- _Request_
Apart from the pictures, every line below needs to be reproduced verbatim.
Segment Start: Data records
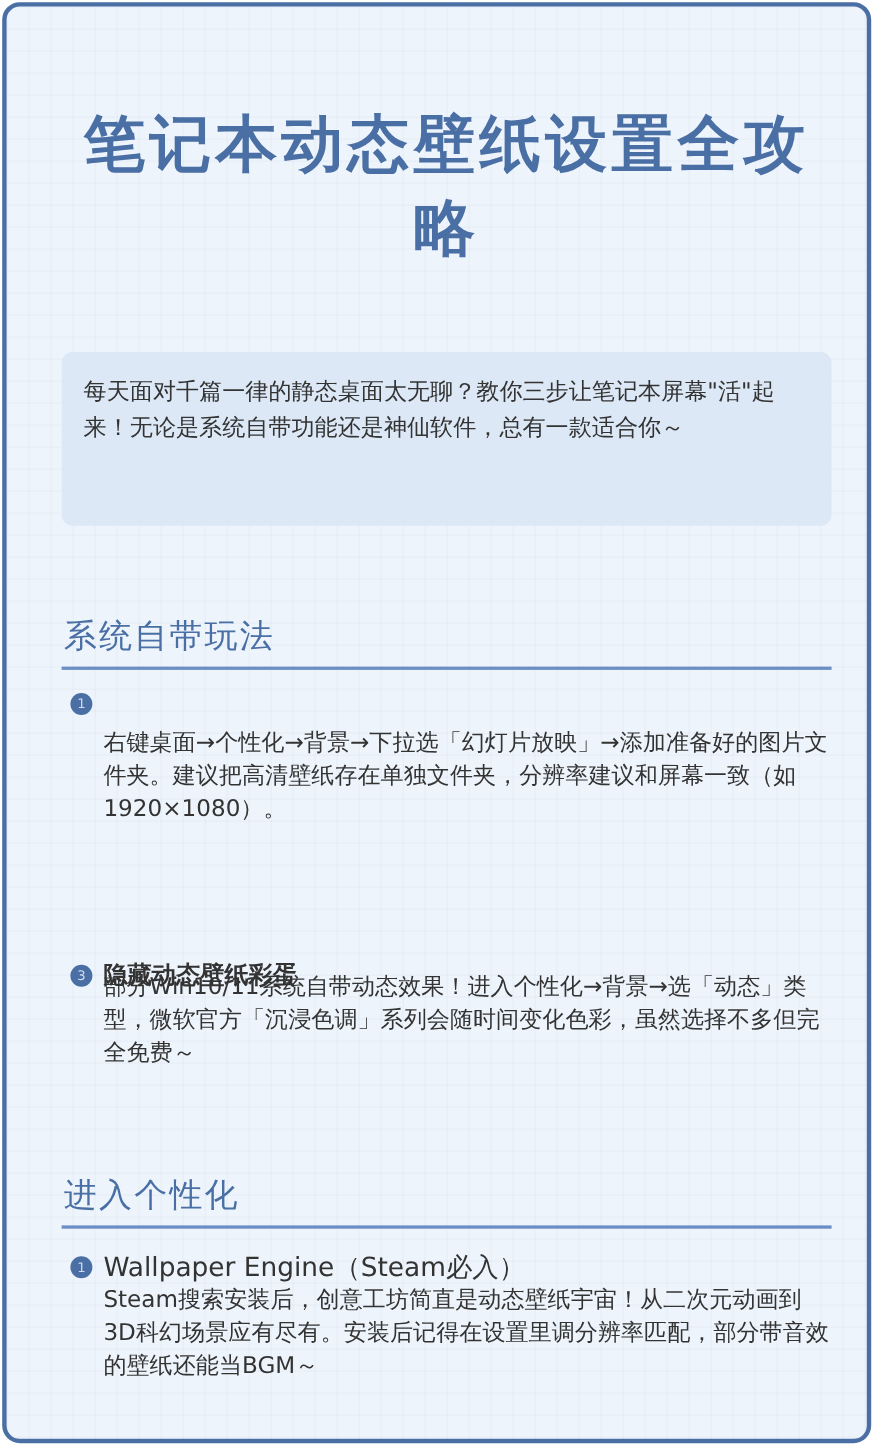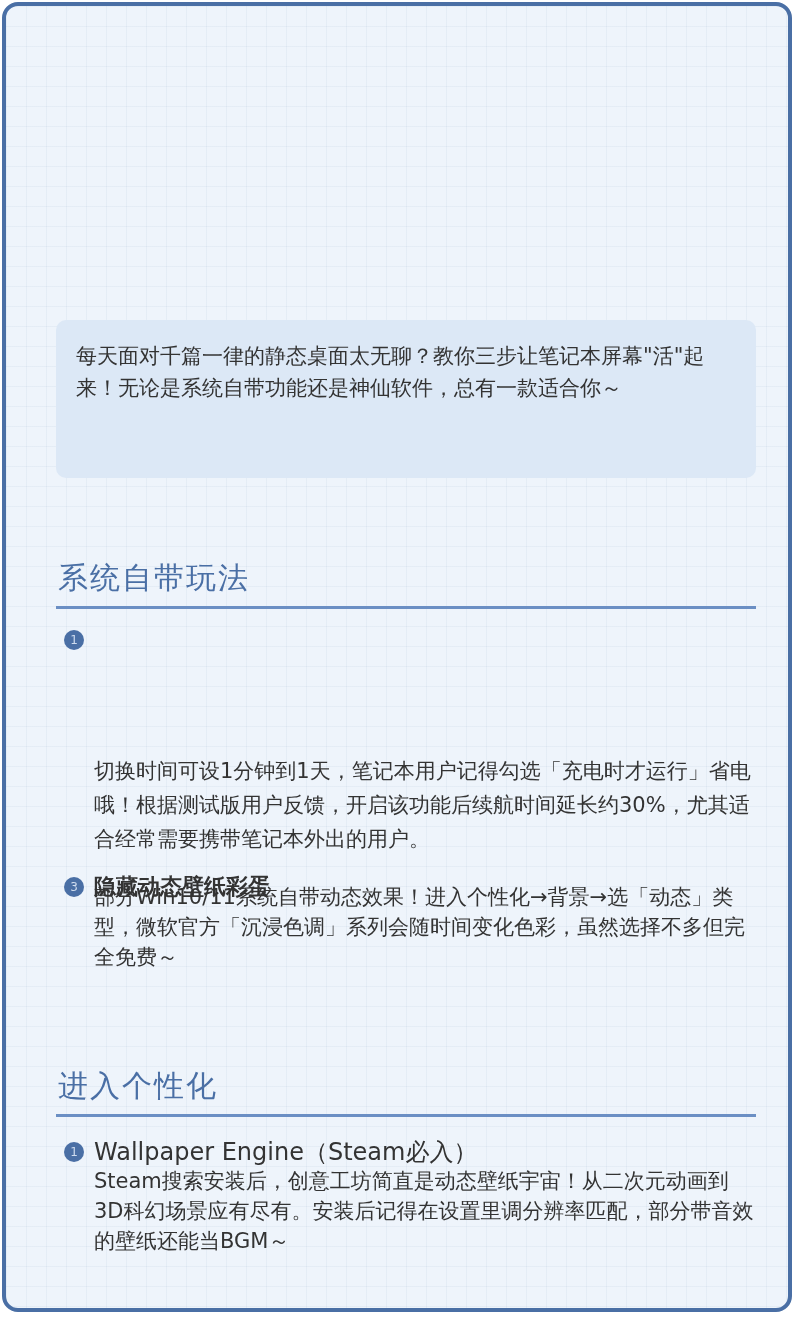--- a/index.html
+++ b/index.html
@@ -52,6 +52,7 @@
 <body>
 
 <div class="frame">
+  <div class="title">笔记本动态壁纸设置全攻略</div>
 
   <div class="intro">每天面对千篇一律的静态桌面太无聊？教你三步让笔记本屏幕"活"起来！无论是系统自带功能还是神仙软件，总有一款适合你～</div>
 

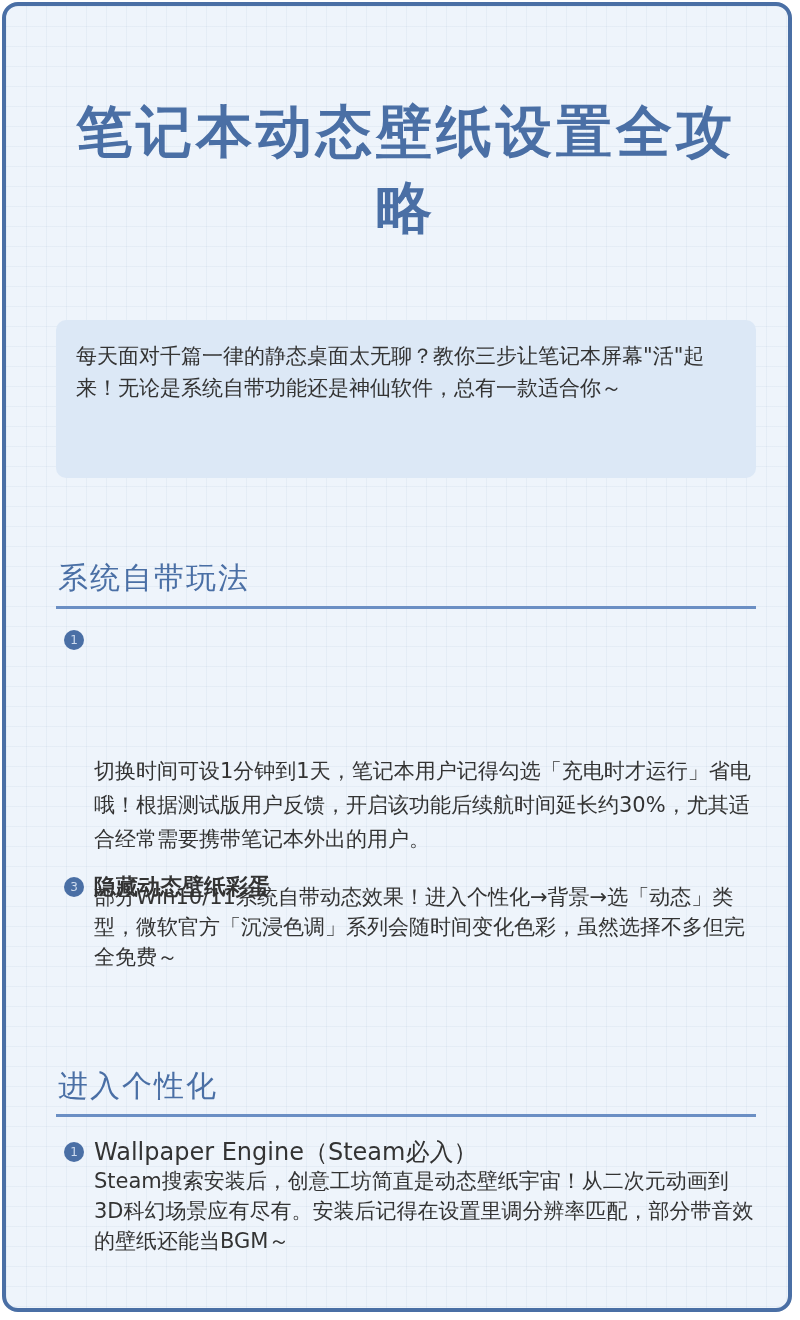--- a/index.html
+++ b/index.html
@@ -62,6 +62,7 @@
   <div class="item-head" style="top:624px">
     <span class="num">1</span>
   </div>
+  <div class="para" style="top:654px">右键桌面→个性化→背景→下拉选「幻灯片放映」→添加准备好的图片文件夹。建议把高清壁纸存在单独文件夹，分辨率建议和屏幕一致（如1920×1080）。</div>
   <div class="para" style="top:748px; line-height:34px">切换时间可设1分钟到1天，笔记本用户记得勾选「充电时才运行」省电哦！根据测试版用户反馈，开启该功能后续航时间延长约30%，尤其适合经常需要携带笔记本外出的用户。</div>
 
   <div class="item-head" style="top:866px">

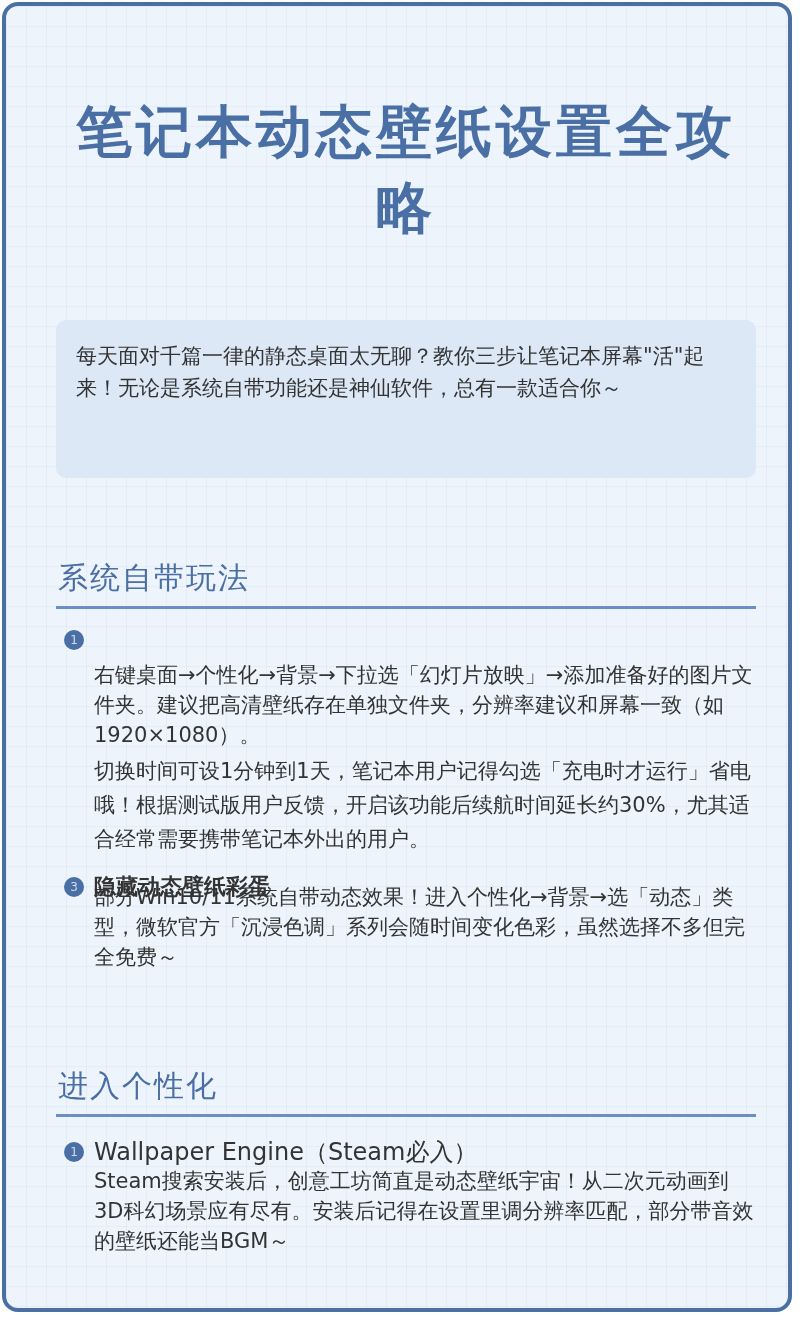--- a/index.html
+++ b/index.html
@@ -63,7 +63,6 @@
     <span class="num">1</span>
   </div>
   <div class="para" style="top:654px">右键桌面→个性化→背景→下拉选「幻灯片放映」→添加准备好的图片文件夹。建议把高清壁纸存在单独文件夹，分辨率建议和屏幕一致（如1920×1080）。</div>
-  <div class="para" style="top:748px; line-height:34px">切换时间可设1分钟到1天，笔记本用户记得勾选「充电时才运行」省电哦！根据测试版用户反馈，开启该功能后续航时间延长约30%，尤其适合经常需要携带笔记本外出的用户。</div>
 
   <div class="item-head" style="top:866px">
     <span class="num">3</span>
Segment End: Data records
- _Answer for this exercise_
--- a/index.html
+++ b/index.html
@@ -52,6 +52,7 @@
 <body>
 
 <div class="frame">
+  <div class="title">笔记本动态壁纸设置全攻略</div>
 
   <div class="intro">每天面对千篇一律的静态桌面太无聊？教你三步让笔记本屏幕"活"起来！无论是系统自带功能还是神仙软件，总有一款适合你～</div>
 

--- a/index.html
+++ b/index.html
@@ -62,6 +62,7 @@
   <div class="item-head" style="top:624px">
     <span class="num">1</span>
   </div>
+  <div class="para" style="top:654px">右键桌面→个性化→背景→下拉选「幻灯片放映」→添加准备好的图片文件夹。建议把高清壁纸存在单独文件夹，分辨率建议和屏幕一致（如1920×1080）。</div>
   <div class="para" style="top:748px; line-height:34px">切换时间可设1分钟到1天，笔记本用户记得勾选「充电时才运行」省电哦！根据测试版用户反馈，开启该功能后续航时间延长约30%，尤其适合经常需要携带笔记本外出的用户。</div>
 
   <div class="item-head" style="top:866px">

--- a/index.html
+++ b/index.html
@@ -63,7 +63,6 @@
     <span class="num">1</span>
   </div>
   <div class="para" style="top:654px">右键桌面→个性化→背景→下拉选「幻灯片放映」→添加准备好的图片文件夹。建议把高清壁纸存在单独文件夹，分辨率建议和屏幕一致（如1920×1080）。</div>
-  <div class="para" style="top:748px; line-height:34px">切换时间可设1分钟到1天，笔记本用户记得勾选「充电时才运行」省电哦！根据测试版用户反馈，开启该功能后续航时间延长约30%，尤其适合经常需要携带笔记本外出的用户。</div>
 
   <div class="item-head" style="top:866px">
     <span class="num">3</span>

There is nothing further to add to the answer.